Between 1962 and 1989 the Tränenpalast – or Palace of Tears – was the border crossing station for foot passengers heading west from communist East Berlin. West Berliners, West Germans, East Germans, foreigners, diplomats and transit travellers all had separate queues, which involved as many as three individual passport checks and customs controls. The steel-and-glass wedge building was nicknamed the Palace of Tears because it was here that most East Germans said goodbye to families and friends, never knowing if they would see them again.
Its designers’ intention was to humiliate and inconvenience people, subjecting them to intimidation, fear and long waits. In their melamine booths, officious border guards had the authority to arrest and imprison any East German. Other citizens could be delayed for as long as an hour, especially when – as I once experienced – duplicate forms had to be complete by hand as there was no carbon paper.
On 2 July 1990, Berliners cheered the first direct S-Bahn as it passed through Friedrichstraße station on its way from east to west. Then in 2011 the Haus der Geschichte der Bundesrepublik Deutschland – the bold and important museum of contemporary German history which is headquartered in Bonn – took over the Tränenpalast and opened within it a new permanent exhibition on everyday life in divided Germany.

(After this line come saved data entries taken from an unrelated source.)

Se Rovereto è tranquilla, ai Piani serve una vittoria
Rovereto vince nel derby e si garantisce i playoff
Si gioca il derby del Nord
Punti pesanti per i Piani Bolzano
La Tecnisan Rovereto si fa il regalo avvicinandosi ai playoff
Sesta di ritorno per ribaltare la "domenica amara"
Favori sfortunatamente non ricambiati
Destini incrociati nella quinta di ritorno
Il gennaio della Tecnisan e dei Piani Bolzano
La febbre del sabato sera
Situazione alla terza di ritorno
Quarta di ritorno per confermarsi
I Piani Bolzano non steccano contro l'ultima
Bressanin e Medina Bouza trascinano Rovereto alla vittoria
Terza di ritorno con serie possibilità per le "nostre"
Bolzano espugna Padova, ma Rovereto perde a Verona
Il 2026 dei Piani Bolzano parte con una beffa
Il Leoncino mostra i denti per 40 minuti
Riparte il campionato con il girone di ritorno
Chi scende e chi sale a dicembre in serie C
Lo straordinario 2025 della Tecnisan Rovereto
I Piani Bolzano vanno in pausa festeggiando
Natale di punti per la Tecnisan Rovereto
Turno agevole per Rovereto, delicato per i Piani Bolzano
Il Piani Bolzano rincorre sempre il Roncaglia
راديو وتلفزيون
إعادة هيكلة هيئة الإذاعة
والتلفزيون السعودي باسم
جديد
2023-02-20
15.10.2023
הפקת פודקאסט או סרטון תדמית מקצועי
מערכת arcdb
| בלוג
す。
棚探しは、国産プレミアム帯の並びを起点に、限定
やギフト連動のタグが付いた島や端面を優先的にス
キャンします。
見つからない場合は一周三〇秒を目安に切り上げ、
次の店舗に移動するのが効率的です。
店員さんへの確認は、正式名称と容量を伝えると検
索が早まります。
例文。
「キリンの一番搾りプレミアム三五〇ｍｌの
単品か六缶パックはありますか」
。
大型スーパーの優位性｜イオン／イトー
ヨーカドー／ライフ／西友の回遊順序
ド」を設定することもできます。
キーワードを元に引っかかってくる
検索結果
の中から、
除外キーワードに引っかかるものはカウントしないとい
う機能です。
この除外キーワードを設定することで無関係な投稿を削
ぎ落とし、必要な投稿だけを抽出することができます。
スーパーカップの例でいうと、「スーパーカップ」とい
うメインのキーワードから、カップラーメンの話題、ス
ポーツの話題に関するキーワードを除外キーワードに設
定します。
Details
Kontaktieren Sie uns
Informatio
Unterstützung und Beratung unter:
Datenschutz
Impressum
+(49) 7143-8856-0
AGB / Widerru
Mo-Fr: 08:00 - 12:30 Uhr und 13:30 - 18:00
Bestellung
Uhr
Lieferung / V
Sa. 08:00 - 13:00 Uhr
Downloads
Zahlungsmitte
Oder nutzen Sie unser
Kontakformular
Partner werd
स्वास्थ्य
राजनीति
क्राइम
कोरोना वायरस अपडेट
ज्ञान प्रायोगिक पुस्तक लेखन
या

Its simple and moving exhibition recalls the life of people walled in by their leaders. Open suitcases tell the real-life stories of individuals who used the border crossing point: the Party cadre allowed abroad, the Stasi spy smuggled into the West, the children separated from their family and home for over a decade. As well as original checkpoint booths, rolls of barbed wire, visa forms and photographs, a sequence of East and West German newsreels enable the modern visitor to contrast reports on the riots of 17 June 1953, on the building of the Wall in 1961 and on the first humanitarian Passierscheinregelung visits over Christmas 1963. The exhibition also provides an overview of the reunification process.

As the years pass it becomes more and more difficult to remember the arrogance, heartlessness and political and military ambitions of the men and women who erected the heinous divide. Hence the Palace of Tears – which charges no entry fee – becomes an ever-more important destination for visitors to Berlin.